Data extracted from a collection
···

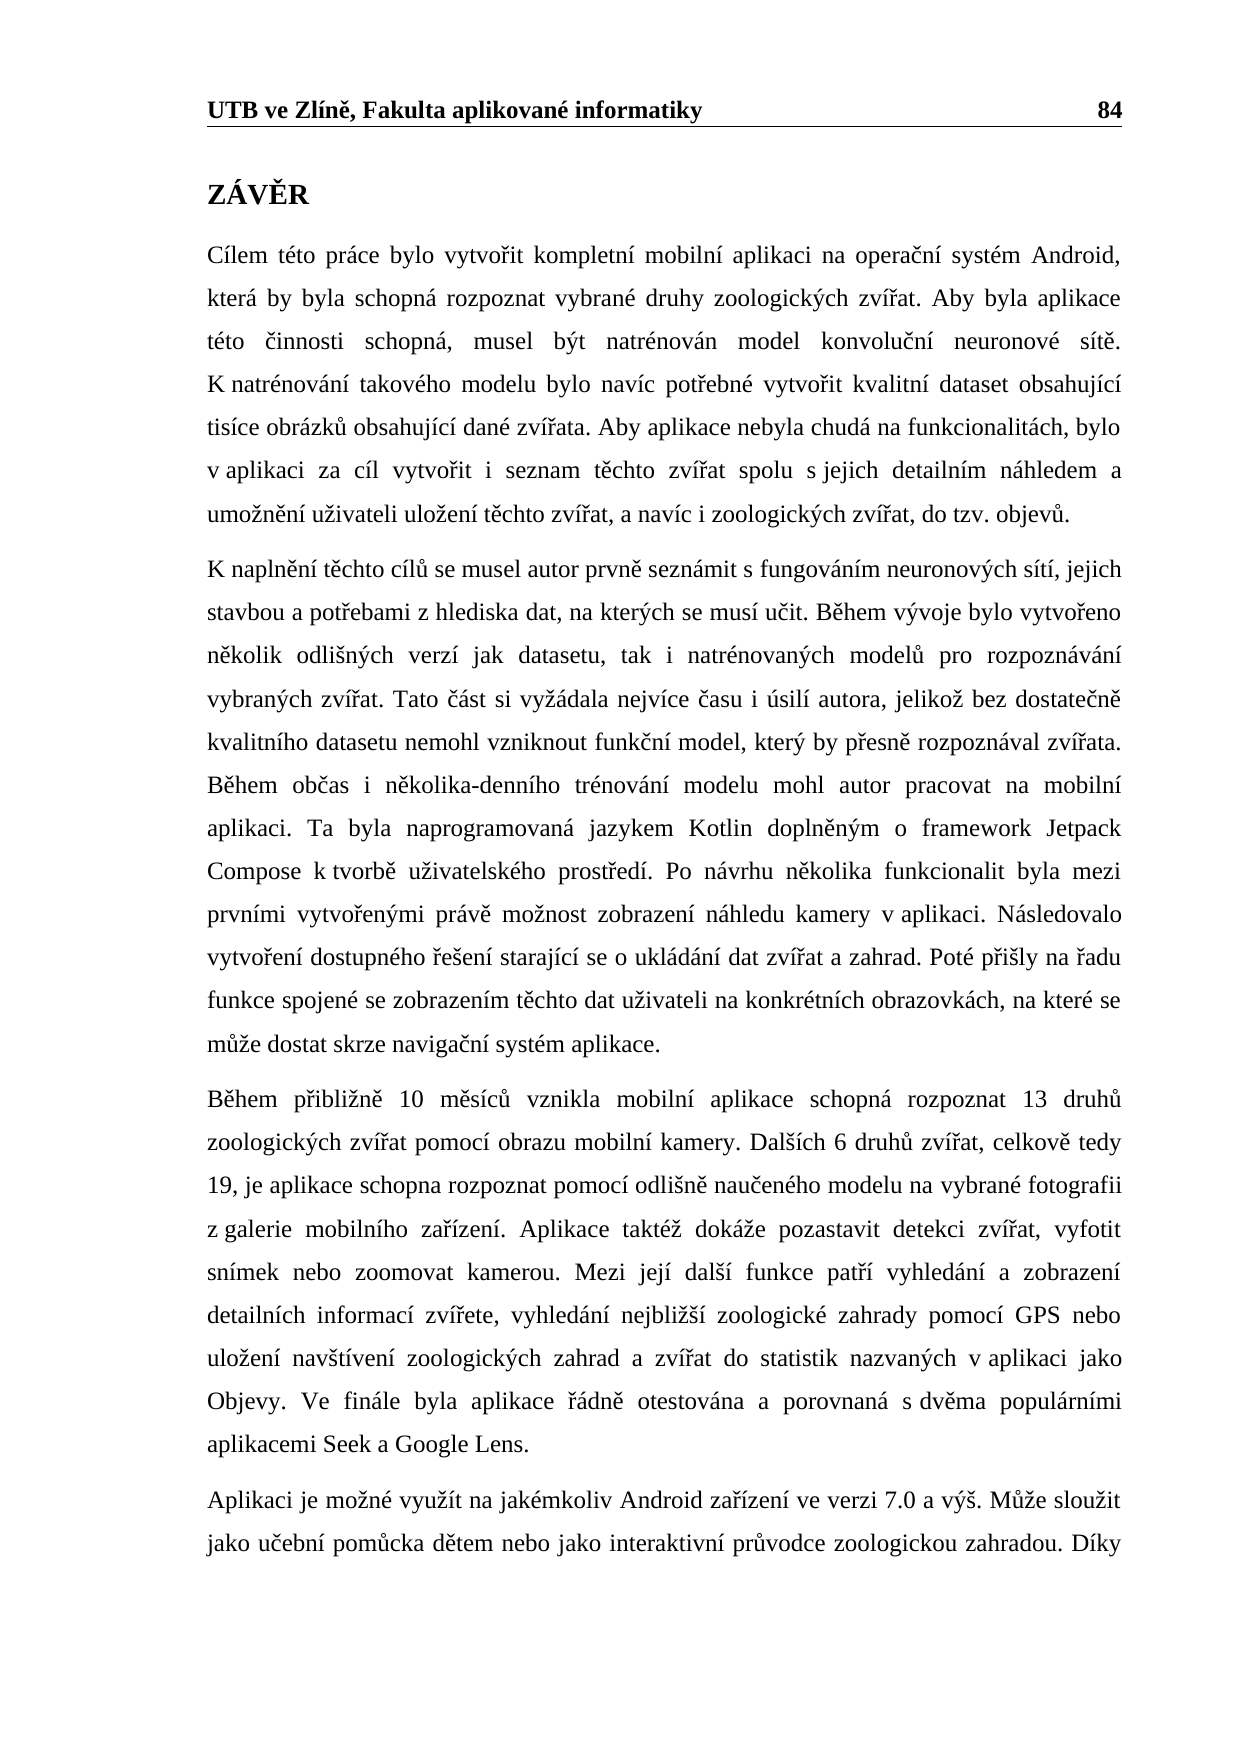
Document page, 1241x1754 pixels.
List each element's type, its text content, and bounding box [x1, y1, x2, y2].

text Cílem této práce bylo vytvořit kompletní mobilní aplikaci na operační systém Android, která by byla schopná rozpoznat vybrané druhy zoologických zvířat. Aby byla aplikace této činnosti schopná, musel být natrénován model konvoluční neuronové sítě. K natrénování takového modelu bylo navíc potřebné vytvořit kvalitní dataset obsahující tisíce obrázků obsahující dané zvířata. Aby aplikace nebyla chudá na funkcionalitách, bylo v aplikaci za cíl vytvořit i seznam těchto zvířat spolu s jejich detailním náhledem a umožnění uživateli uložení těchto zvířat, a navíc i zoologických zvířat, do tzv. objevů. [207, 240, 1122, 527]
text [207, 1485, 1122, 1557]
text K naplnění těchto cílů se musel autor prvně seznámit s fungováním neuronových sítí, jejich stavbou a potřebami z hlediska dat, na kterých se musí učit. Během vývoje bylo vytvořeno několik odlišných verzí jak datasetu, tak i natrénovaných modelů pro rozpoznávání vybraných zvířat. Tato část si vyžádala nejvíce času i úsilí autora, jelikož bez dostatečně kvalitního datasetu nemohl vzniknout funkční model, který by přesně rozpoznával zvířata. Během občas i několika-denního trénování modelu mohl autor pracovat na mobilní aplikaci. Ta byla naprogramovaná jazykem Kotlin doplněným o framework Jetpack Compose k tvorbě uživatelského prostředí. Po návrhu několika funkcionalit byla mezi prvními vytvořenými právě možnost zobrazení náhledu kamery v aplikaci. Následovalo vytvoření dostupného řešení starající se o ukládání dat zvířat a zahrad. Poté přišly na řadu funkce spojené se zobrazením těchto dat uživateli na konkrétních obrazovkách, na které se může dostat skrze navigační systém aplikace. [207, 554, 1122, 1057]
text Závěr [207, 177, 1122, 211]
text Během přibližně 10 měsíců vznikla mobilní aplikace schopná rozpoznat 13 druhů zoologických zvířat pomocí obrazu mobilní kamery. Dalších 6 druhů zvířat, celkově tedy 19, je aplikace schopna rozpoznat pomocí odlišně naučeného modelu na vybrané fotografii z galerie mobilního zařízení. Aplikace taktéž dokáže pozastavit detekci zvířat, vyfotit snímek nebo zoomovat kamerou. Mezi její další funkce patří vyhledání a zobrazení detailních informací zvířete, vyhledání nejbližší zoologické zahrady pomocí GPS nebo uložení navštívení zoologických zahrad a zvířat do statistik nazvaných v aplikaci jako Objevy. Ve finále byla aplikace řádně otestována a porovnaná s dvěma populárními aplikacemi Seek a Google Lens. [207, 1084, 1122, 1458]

···

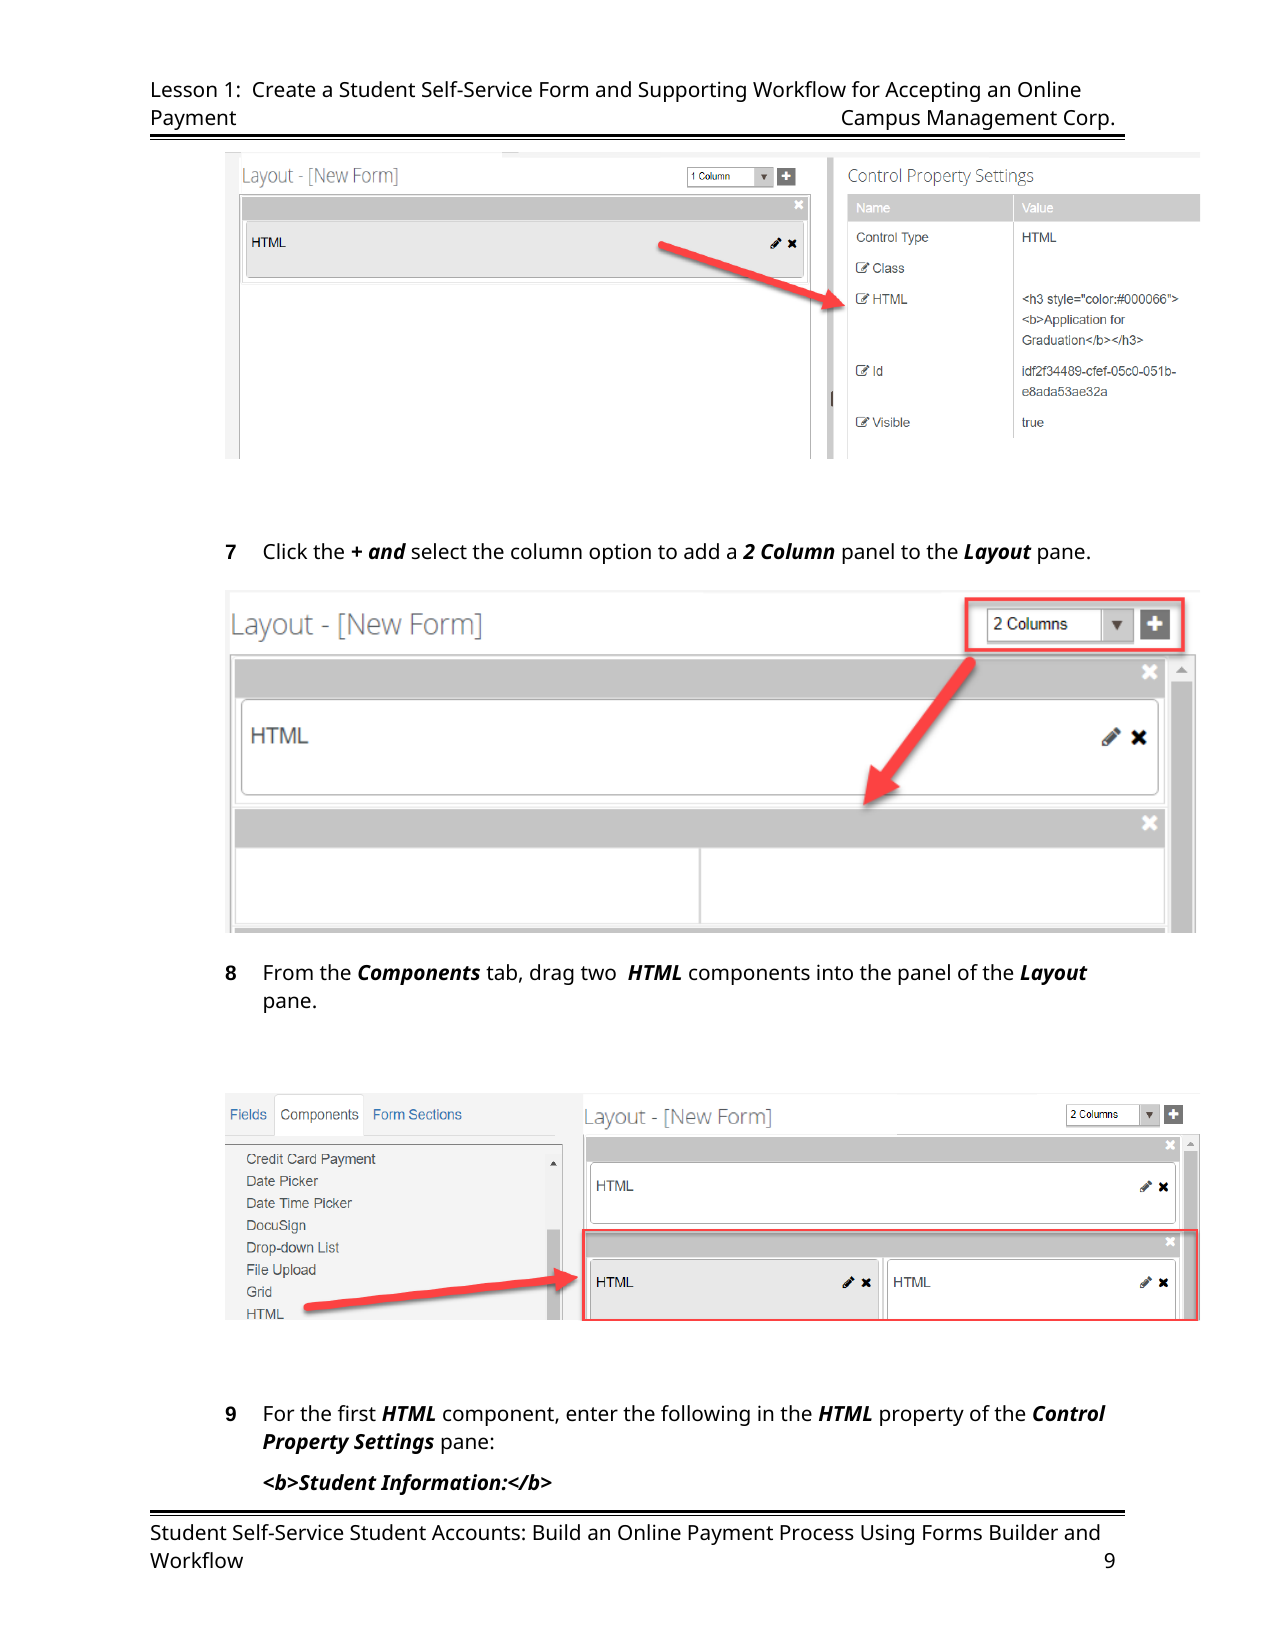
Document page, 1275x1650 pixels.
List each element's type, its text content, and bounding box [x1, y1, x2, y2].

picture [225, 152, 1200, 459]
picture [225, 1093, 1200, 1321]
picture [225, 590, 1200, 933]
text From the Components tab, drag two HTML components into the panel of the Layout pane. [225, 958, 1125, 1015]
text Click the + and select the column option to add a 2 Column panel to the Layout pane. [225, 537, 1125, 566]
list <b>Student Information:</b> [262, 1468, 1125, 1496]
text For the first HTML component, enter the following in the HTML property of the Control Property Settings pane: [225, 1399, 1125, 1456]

···

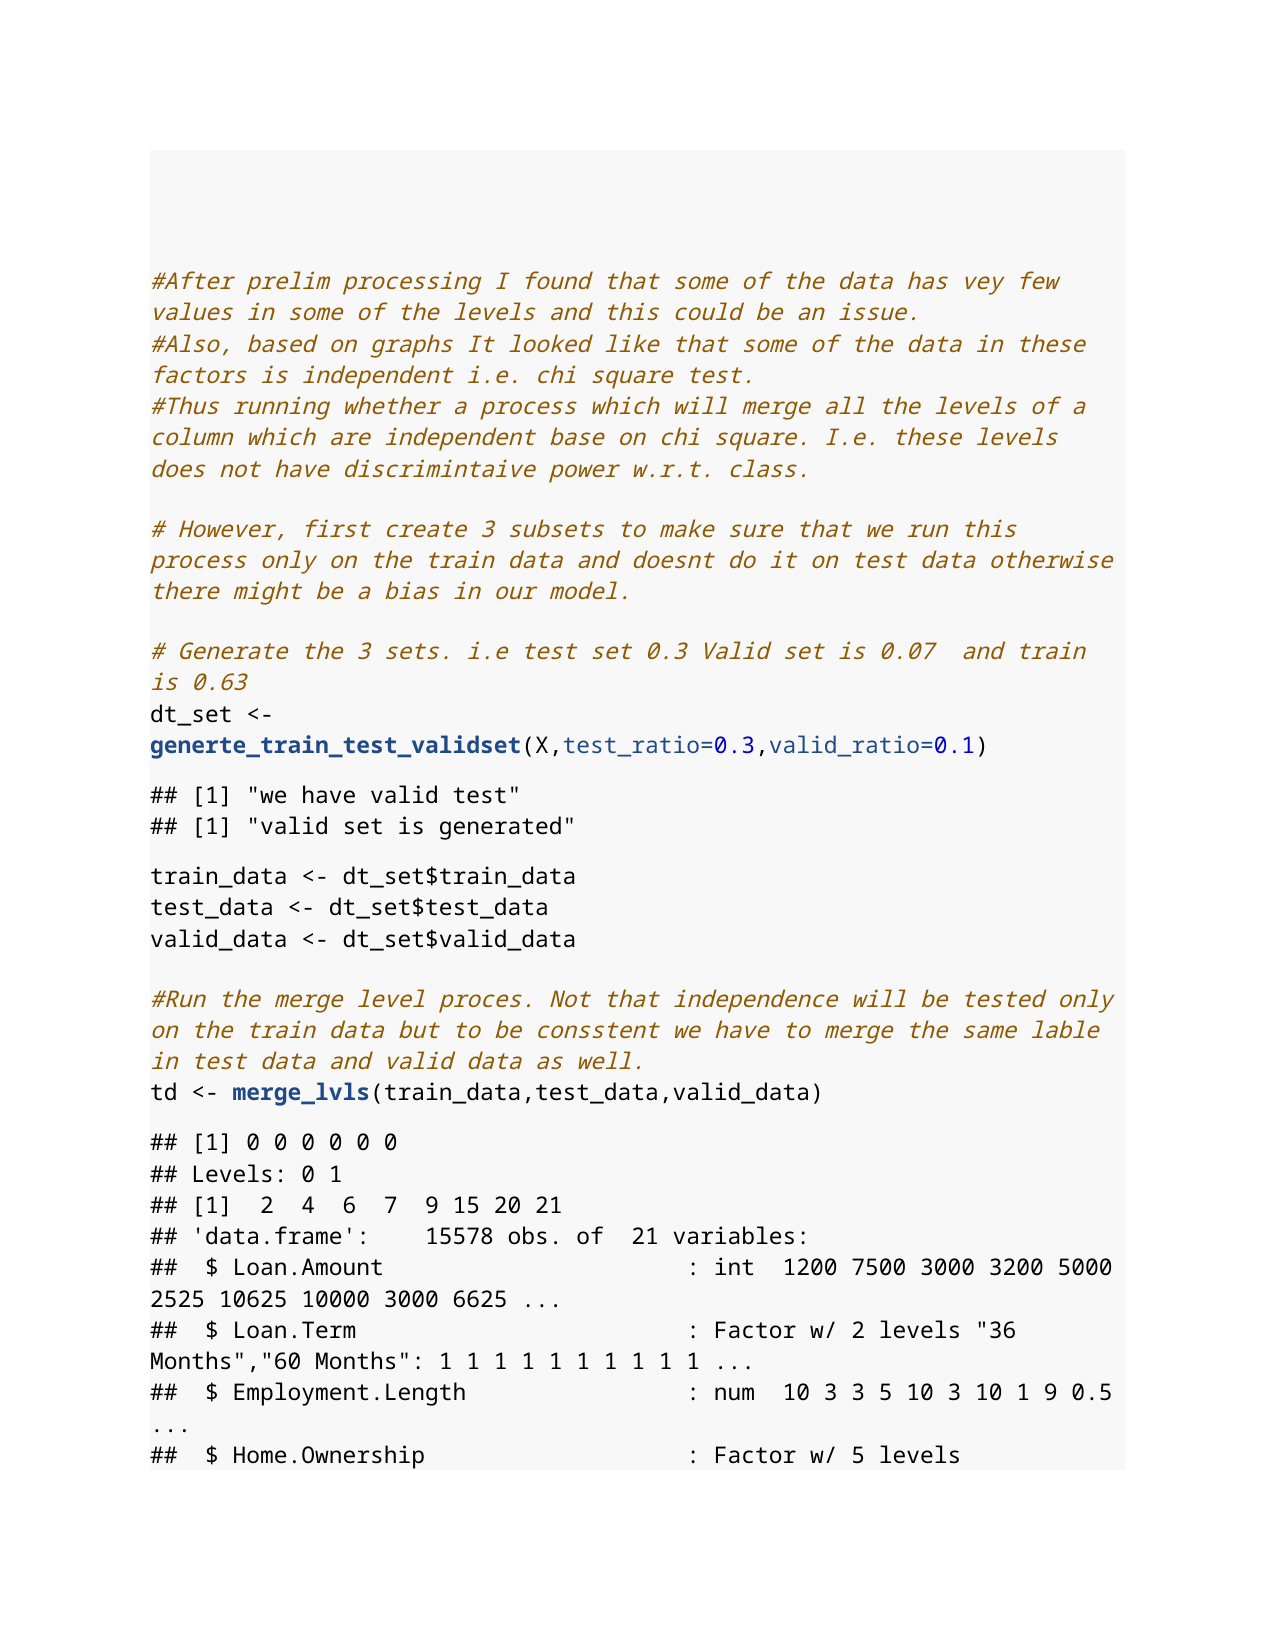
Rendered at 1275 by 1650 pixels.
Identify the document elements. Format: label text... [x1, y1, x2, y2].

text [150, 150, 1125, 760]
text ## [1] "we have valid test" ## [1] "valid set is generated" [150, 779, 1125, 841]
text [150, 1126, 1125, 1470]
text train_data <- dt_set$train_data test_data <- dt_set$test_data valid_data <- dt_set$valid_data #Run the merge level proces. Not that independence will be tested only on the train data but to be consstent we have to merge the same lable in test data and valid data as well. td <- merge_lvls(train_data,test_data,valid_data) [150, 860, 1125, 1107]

···

**WORK INSTRUCTION:**
Work out how many lines in this data contain "page". Only that number should be given.

**WRITTEN ANSWER:**
2